--- Aim of the exercise ---
Leaving out all images, write out the records that follow exactly.

━━━━━ Source records

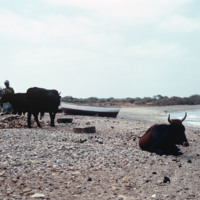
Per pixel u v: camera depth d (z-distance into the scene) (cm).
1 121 1669
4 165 766
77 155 912
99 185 694
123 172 800
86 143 1166
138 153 1043
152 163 920
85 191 652
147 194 659
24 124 1672
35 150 931
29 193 608
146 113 4472
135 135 1519
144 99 9344
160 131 1120
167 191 684
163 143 1112
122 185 704
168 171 850
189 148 1291
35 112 1616
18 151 910
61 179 710
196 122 3219
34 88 1614
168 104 8756
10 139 1088
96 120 2169
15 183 655
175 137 1098
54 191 637
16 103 1844
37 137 1162
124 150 1070
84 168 801
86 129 1466
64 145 1021
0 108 1873
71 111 2900
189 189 705
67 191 643
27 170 744
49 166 790
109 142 1255
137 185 711
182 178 790
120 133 1552
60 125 1745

━━━━━━━━━━

--- Answer section ---
Per pixel u v: camera depth d (z-distance into the scene) (cm).
1 121 1669
4 165 766
77 155 912
99 185 694
123 172 800
86 143 1166
138 153 1043
152 163 920
85 191 652
147 194 659
24 124 1672
35 150 931
29 193 608
146 113 4472
135 135 1519
144 99 9344
160 131 1120
167 191 684
163 143 1112
122 185 704
168 171 850
189 148 1291
35 112 1616
18 151 910
61 179 710
196 122 3219
34 88 1614
168 104 8756
10 139 1088
96 120 2169
15 183 655
175 137 1098
54 191 637
16 103 1844
37 137 1162
124 150 1070
84 168 801
86 129 1466
64 145 1021
0 108 1873
71 111 2900
189 189 705
67 191 643
27 170 744
49 166 790
109 142 1255
137 185 711
182 178 790
120 133 1552
60 125 1745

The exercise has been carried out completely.